Jesus predicts the encirclement of Jerusalem, the destruction of the Temple. These events would happen within the 40 year generation of those who heard this prophecy.
Luke 19:43-44 For days will come upon you when your enemies will build an embankment around you, surround you and close you in on every side, and level you, and your children within you, to the ground; and they will not leave in you one stone upon another, because you did not know the time of your visitation.
Matthew 24:34 Assuredly, I say to you, this generation will by no means pass away till all these things take place.
The context of Jesus’ revelation to the disciples, in Luke 19:29-21:24, is directly after Palm Sunday, 32 A.D. Jesus is describing the judgment that will come upon Israel for her rejection of Him as the Messiah. The fulfillment of this prophecy occurred within one 40-year generation, in 70 A.D., as Titus brought his army against Jerusalem, sacked the city, and destroyed the Temple, leaving “not one stone was left upon another,” just as Jesus had predicted.
Matthew Chapter 24 is essentially the same account that Luke records, as Jesus is seen at the Temple with the disciples. He tells those in attendance that “not one stone shall be left upon another….” This took place exactly as Jesus had predicted.
Matthew 24:1-2 Then Jesus went out and departed from the temple, and His disciples came up to show Him the buildings of the temple. And Jesus said to them, “Do you not see all these things? Assuredly, I say to you, not one stone shall be left here upon another, that shall not be thrown down.”
The blindness of the leaders of Israel, their inability to see Him in light of the prophetic word that God had delivered by His prophets, and their evil desire to put Him to death, greatly grieved Jesus. Although He had known about these men long before He arrived in Jerusalem; it seems by His language that Jesus was deeply affected by their impoverished souls. Finally, when it is clear that these men will fulfill all the words of this prophecy from Zechariah 11:4-5, as He can bear their destitute hearts no more, Jesus begins to weep for the eternal loss of their souls.
Luke 19:41-42 Now as He drew near, He saw the city and wept over it, saying, “If you had known, even you, especially in this your day, the things that make for your peace! But now they are hidden from your eyes.
It was because these men were so maligned and corrupt, that they not only failed to recognize their Messiah when He arrived; but they also killed Him.

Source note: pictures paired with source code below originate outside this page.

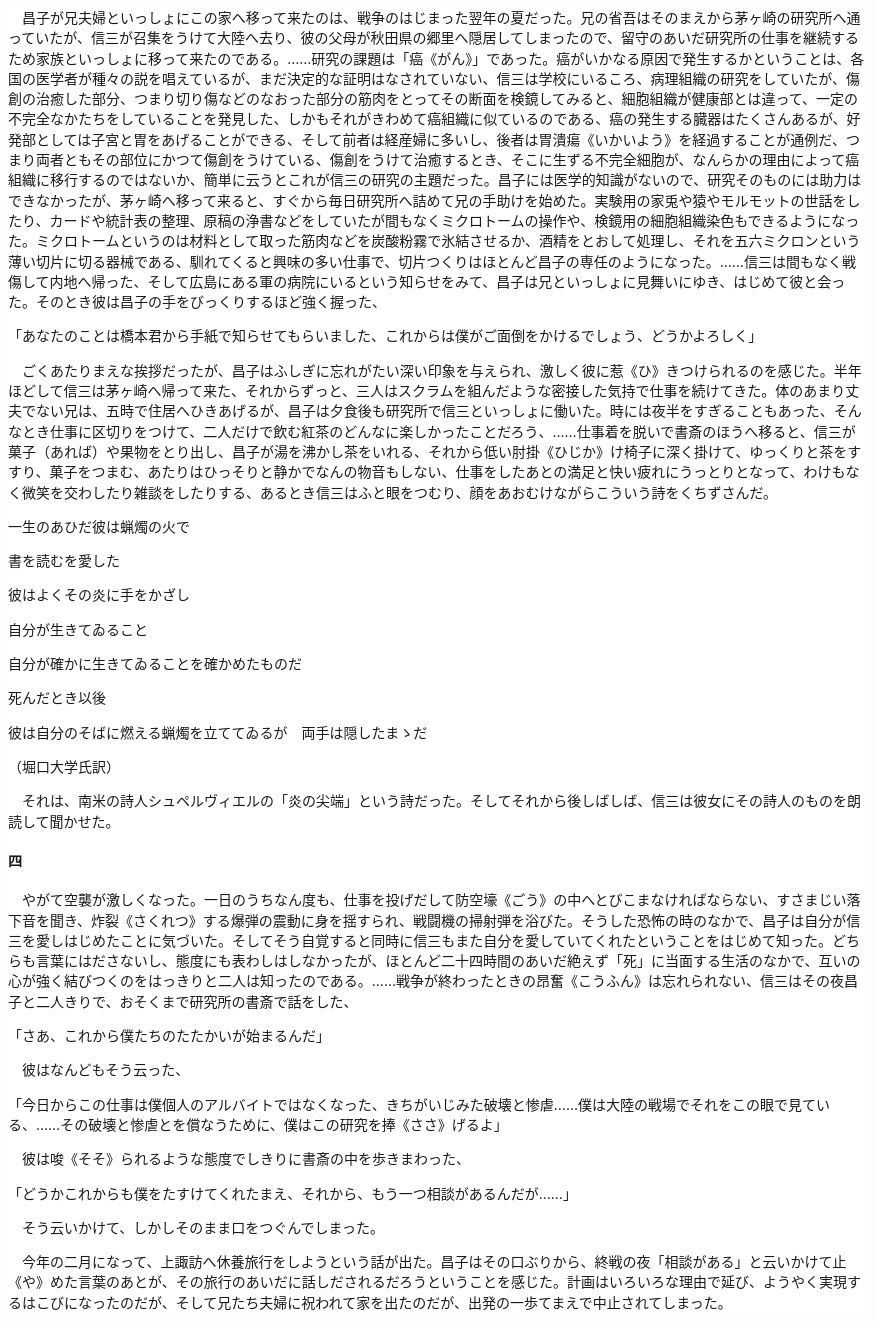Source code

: 　昌子が兄夫婦といっしょにこの家へ移って来たのは、戦争のはじまった翌年の夏だった。兄の省吾はそのまえから茅ヶ崎の研究所へ通っていたが、信三が召集をうけて大陸へ去り、彼の父母が秋田県の郷里へ隠居してしまったので、留守のあいだ研究所の仕事を継続するため家族といっしょに移って来たのである。……研究の課題は「癌《がん》」であった。癌がいかなる原因で発生するかということは、各国の医学者が種々の説を唱えているが、まだ決定的な証明はなされていない、信三は学校にいるころ、病理組織の研究をしていたが、傷創の治癒した部分、つまり切り傷などのなおった部分の筋肉をとってその断面を検鏡してみると、細胞組織が健康部とは違って、一定の不完全なかたちをしていることを発見した、しかもそれがきわめて癌組織に似ているのである、癌の発生する臓器はたくさんあるが、好発部としては子宮と胃をあげることができる、そして前者は経産婦に多いし、後者は胃潰瘍《いかいよう》を経過することが通例だ、つまり両者ともその部位にかつて傷創をうけている、傷創をうけて治癒するとき、そこに生ずる不完全細胞が、なんらかの理由によって癌組織に移行するのではないか、簡単に云うとこれが信三の研究の主題だった。昌子には医学的知識がないので、研究そのものには助力はできなかったが、茅ヶ崎へ移って来ると、すぐから毎日研究所へ詰めて兄の手助けを始めた。実験用の家兎や猿やモルモットの世話をしたり、カードや統計表の整理、原稿の浄書などをしていたが間もなくミクロトームの操作や、検鏡用の細胞組織染色もできるようになった。ミクロトームというのは材料として取った筋肉などを炭酸粉霧で氷結させるか、酒精をとおして処理し、それを五六ミクロンという薄い切片に切る器械である、馴れてくると興味の多い仕事で、切片つくりはほとんど昌子の専任のようになった。……信三は間もなく戦傷して内地へ帰った、そして広島にある軍の病院にいるという知らせをみて、昌子は兄といっしょに見舞いにゆき、はじめて彼と会った。そのとき彼は昌子の手をびっくりするほど強く握った、

「あなたのことは橋本君から手紙で知らせてもらいました、これからは僕がご面倒をかけるでしょう、どうかよろしく」

　ごくあたりまえな挨拶だったが、昌子はふしぎに忘れがたい深い印象を与えられ、激しく彼に惹《ひ》きつけられるのを感じた。半年ほどして信三は茅ヶ崎へ帰って来た、それからずっと、三人はスクラムを組んだような密接した気持で仕事を続けてきた。体のあまり丈夫でない兄は、五時で住居へひきあげるが、昌子は夕食後も研究所で信三といっしょに働いた。時には夜半をすぎることもあった、そんなとき仕事に区切りをつけて、二人だけで飲む紅茶のどんなに楽しかったことだろう、……仕事着を脱いで書斎のほうへ移ると、信三が菓子（あれば）や果物をとり出し、昌子が湯を沸かし茶をいれる、それから低い肘掛《ひじか》け椅子に深く掛けて、ゆっくりと茶をすすり、菓子をつまむ、あたりはひっそりと静かでなんの物音もしない、仕事をしたあとの満足と快い疲れにうっとりとなって、わけもなく微笑を交わしたり雑談をしたりする、あるとき信三はふと眼をつむり、顔をあおむけながらこういう詩をくちずさんだ。

一生のあひだ彼は蝋燭の火で

書を読むを愛した

彼はよくその炎に手をかざし

自分が生きてゐること

自分が確かに生きてゐることを確かめたものだ

死んだとき以後

彼は自分のそばに燃える蝋燭を立ててゐるが　両手は隠したまゝだ

（堀口大学氏訳）

　それは、南米の詩人シュペルヴィエルの「炎の尖端」という詩だった。そしてそれから後しばしば、信三は彼女にその詩人のものを朗読して聞かせた。



#### 四




　やがて空襲が激しくなった。一日のうちなん度も、仕事を投げだして防空壕《ごう》の中へとびこまなければならない、すさまじい落下音を聞き、炸裂《さくれつ》する爆弾の震動に身を揺すられ、戦闘機の掃射弾を浴びた。そうした恐怖の時のなかで、昌子は自分が信三を愛しはじめたことに気づいた。そしてそう自覚すると同時に信三もまた自分を愛していてくれたということをはじめて知った。どちらも言葉にはださないし、態度にも表わしはしなかったが、ほとんど二十四時間のあいだ絶えず「死」に当面する生活のなかで、互いの心が強く結びつくのをはっきりと二人は知ったのである。……戦争が終わったときの昂奮《こうふん》は忘れられない、信三はその夜昌子と二人きりで、おそくまで研究所の書斎で話をした、

「さあ、これから僕たちのたたかいが始まるんだ」

　彼はなんどもそう云った、

「今日からこの仕事は僕個人のアルバイトではなくなった、きちがいじみた破壊と惨虐……僕は大陸の戦場でそれをこの眼で見ている、……その破壊と惨虐とを償なうために、僕はこの研究を捧《ささ》げるよ」

　彼は唆《そそ》られるような態度でしきりに書斎の中を歩きまわった、

「どうかこれからも僕をたすけてくれたまえ、それから、もう一つ相談があるんだが……」

　そう云いかけて、しかしそのまま口をつぐんでしまった。

　今年の二月になって、上諏訪へ休養旅行をしようという話が出た。昌子はその口ぶりから、終戦の夜「相談がある」と云いかけて止《や》めた言葉のあとが、その旅行のあいだに話しだされるだろうということを感じた。計画はいろいろな理由で延び、ようやく実現するはこびになったのだが、そして兄たち夫婦に祝われて家を出たのだが、出発の一歩てまえで中止されてしまった。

Jesus’ final indictment against the scribes and the Pharisees: they always kill the prophets, wise men, and scribes that God sends to them. Jesus is telling these men that it was He who sent them all—the prophets and messengers of God—while they would not listen; instead, they killed all those whom God sent, just as they would also do to Jesus.

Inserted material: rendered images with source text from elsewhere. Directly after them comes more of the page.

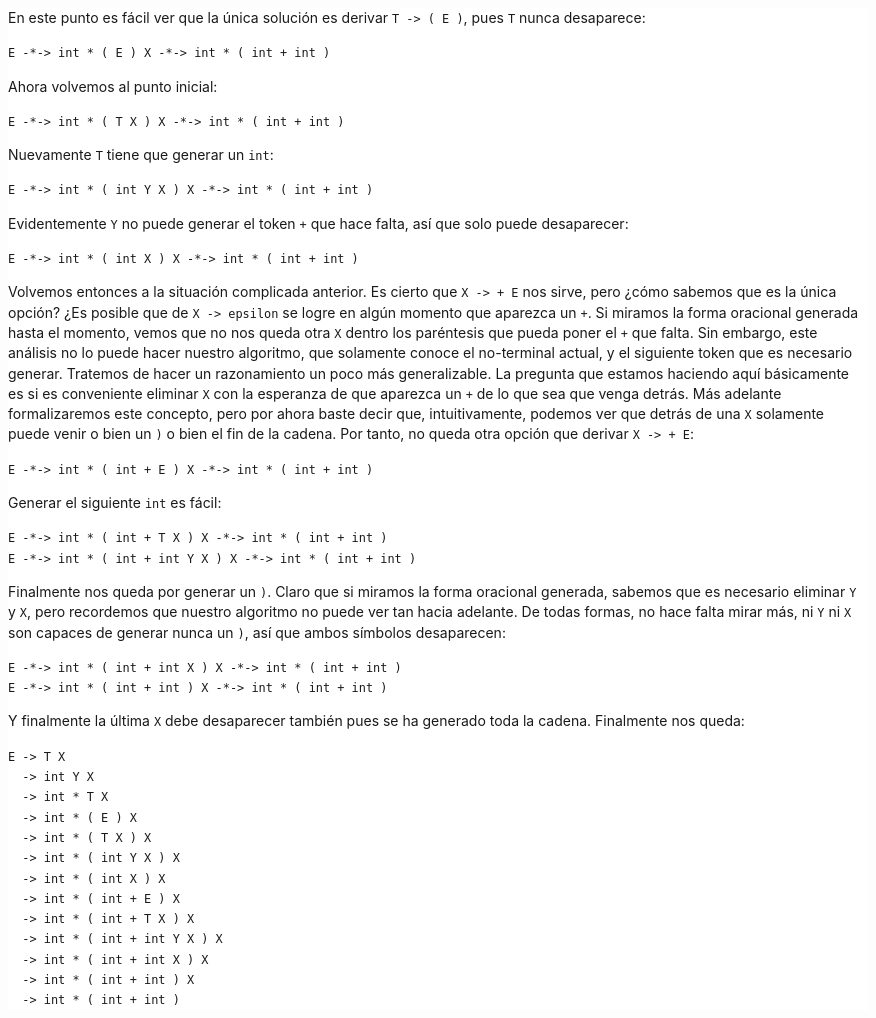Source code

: En este punto es fácil ver que la única solución es derivar `T -> ( E )`, pues `T` nunca desaparece:

    E -*-> int * ( E ) X -*-> int * ( int + int )

Ahora volvemos al punto inicial:

    E -*-> int * ( T X ) X -*-> int * ( int + int )

Nuevamente `T` tiene que generar un `int`:

    E -*-> int * ( int Y X ) X -*-> int * ( int + int )

Evidentemente `Y` no puede generar el token `+` que hace falta, así que solo puede desaparecer:

    E -*-> int * ( int X ) X -*-> int * ( int + int )

Volvemos entonces a la situación complicada anterior. Es cierto que `X -> + E` nos sirve, pero ¿cómo sabemos que es la única opción? ¿Es posible que de `X -> epsilon` se logre en algún momento que aparezca un `+`. Si miramos la forma oracional generada hasta el momento, vemos que no nos queda otra `X` dentro los paréntesis que pueda poner el `+` que falta. Sin embargo, este análisis no lo puede hacer nuestro algoritmo, que solamente conoce el no-terminal actual, y el siguiente token que es necesario generar. Tratemos de hacer un razonamiento un poco más generalizable. La pregunta que estamos haciendo aquí básicamente es si es conveniente eliminar `X` con la esperanza de que aparezca un `+` de lo que sea que venga detrás. Más adelante formalizaremos este concepto, pero por ahora baste decir que, intuitivamente, podemos ver que detrás de una `X` solamente puede venir o bien un `)` o bien el fin de la cadena. Por tanto, no queda otra opción que derivar `X -> + E`:

    E -*-> int * ( int + E ) X -*-> int * ( int + int )

Generar el siguiente `int` es fácil:

    E -*-> int * ( int + T X ) X -*-> int * ( int + int )
    E -*-> int * ( int + int Y X ) X -*-> int * ( int + int )

Finalmente nos queda por generar un `)`. Claro que si miramos la forma oracional generada, sabemos que es necesario eliminar `Y` y `X`, pero recordemos que nuestro algoritmo no puede ver tan hacia adelante. De todas formas, no hace falta mirar más, ni `Y` ni `X` son capaces de generar nunca un `)`, así que ambos símbolos desaparecen:

    E -*-> int * ( int + int X ) X -*-> int * ( int + int )
    E -*-> int * ( int + int ) X -*-> int * ( int + int )

Y finalmente la última `X` debe desaparecer también pues se ha generado toda la cadena. Finalmente nos queda:

    E -> T X
      -> int Y X
      -> int * T X
      -> int * ( E ) X
      -> int * ( T X ) X
      -> int * ( int Y X ) X
      -> int * ( int X ) X
      -> int * ( int + E ) X
      -> int * ( int + T X ) X
      -> int * ( int + int Y X ) X
      -> int * ( int + int X ) X
      -> int * ( int + int ) X
      -> int * ( int + int )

Matthew 23:34 “Therefore, indeed, I send you prophets, wise men, and scribes: some of them you will kill and crucify, and some of them you will scourge in your synagogues and persecute from city to city, hat on you may come all the righteous blood shed on the earth, from the blood of righteous Abel to the blood of Zechariah, son of Berechiah, whom you murdered between the temple and the altar. Assuredly, I say to you, all these things will come upon this generation.”
The entire nation of Israel is going to suffer the judgment of complete ruin and be disbursed throughout the world for 2,000 years; because their leaders killed the messengers that God sent to them, including the Messiah. The blindness that the Jews have had towards Jesus as their Messiah, during the past 2,000 years, is due to these leaders of Israel; who rejected Jesus as the Messiah when He came and presented Himself to them.
 The last book in the Hebrew Canon; 2 Chronicles 24:20-22. Zechariah is referred to as: “Zechariah, the son of Berachiah,” in Zechariah 1:1.